* _DESCRIPTION OF THE TASK_:
Edit the records below by putting "Write out" wherever "Transcribe" appears. Leave every other part unchanged.

* _INPUT_:
----

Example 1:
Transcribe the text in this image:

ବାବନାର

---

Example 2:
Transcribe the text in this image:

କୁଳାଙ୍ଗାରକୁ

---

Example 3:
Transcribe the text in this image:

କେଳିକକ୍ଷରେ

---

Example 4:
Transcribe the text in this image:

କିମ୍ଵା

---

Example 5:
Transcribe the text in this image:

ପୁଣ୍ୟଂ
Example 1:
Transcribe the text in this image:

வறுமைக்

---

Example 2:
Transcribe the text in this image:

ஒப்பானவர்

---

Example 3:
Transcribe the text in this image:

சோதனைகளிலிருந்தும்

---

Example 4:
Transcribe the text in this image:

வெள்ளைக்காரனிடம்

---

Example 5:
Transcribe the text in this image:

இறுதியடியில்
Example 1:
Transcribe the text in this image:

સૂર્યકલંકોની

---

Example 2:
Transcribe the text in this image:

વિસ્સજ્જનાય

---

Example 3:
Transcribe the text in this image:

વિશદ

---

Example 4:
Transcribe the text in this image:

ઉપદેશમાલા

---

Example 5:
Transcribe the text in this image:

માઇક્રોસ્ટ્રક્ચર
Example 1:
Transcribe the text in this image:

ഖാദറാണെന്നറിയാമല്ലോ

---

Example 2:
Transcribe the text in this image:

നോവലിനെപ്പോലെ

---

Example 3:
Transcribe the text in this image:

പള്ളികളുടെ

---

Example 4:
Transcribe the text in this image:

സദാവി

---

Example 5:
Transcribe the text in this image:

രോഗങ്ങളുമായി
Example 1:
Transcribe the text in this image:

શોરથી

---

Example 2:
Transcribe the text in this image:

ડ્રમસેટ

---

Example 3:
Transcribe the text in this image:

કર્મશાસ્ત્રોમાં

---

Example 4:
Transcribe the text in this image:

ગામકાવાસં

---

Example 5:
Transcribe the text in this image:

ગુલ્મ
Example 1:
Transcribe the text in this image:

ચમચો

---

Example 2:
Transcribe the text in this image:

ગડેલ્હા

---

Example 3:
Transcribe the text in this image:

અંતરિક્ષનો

----

* _REPLY TO THE EXERCISE_:
Example 1:
Write out the text in this image:

ବାବନାର

---

Example 2:
Write out the text in this image:

କୁଳାଙ୍ଗାରକୁ

---

Example 3:
Write out the text in this image:

କେଳିକକ୍ଷରେ

---

Example 4:
Write out the text in this image:

କିମ୍ଵା

---

Example 5:
Write out the text in this image:

ପୁଣ୍ୟଂ
Example 1:
Write out the text in this image:

வறுமைக்

---

Example 2:
Write out the text in this image:

ஒப்பானவர்

---

Example 3:
Write out the text in this image:

சோதனைகளிலிருந்தும்

---

Example 4:
Write out the text in this image:

வெள்ளைக்காரனிடம்

---

Example 5:
Write out the text in this image:

இறுதியடியில்
Example 1:
Write out the text in this image:

સૂર્યકલંકોની

---

Example 2:
Write out the text in this image:

વિસ્સજ્જનાય

---

Example 3:
Write out the text in this image:

વિશદ

---

Example 4:
Write out the text in this image:

ઉપદેશમાલા

---

Example 5:
Write out the text in this image:

માઇક્રોસ્ટ્રક્ચર
Example 1:
Write out the text in this image:

ഖാദറാണെന്നറിയാമല്ലോ

---

Example 2:
Write out the text in this image:

നോവലിനെപ്പോലെ

---

Example 3:
Write out the text in this image:

പള്ളികളുടെ

---

Example 4:
Write out the text in this image:

സദാവി

---

Example 5:
Write out the text in this image:

രോഗങ്ങളുമായി
Example 1:
Write out the text in this image:

શોરથી

---

Example 2:
Write out the text in this image:

ડ્રમસેટ

---

Example 3:
Write out the text in this image:

કર્મશાસ્ત્રોમાં

---

Example 4:
Write out the text in this image:

ગામકાવાસં

---

Example 5:
Write out the text in this image:

ગુલ્મ
Example 1:
Write out the text in this image:

ચમચો

---

Example 2:
Write out the text in this image:

ગડેલ્હા

---

Example 3:
Write out the text in this image:

અંતરિક્ષનો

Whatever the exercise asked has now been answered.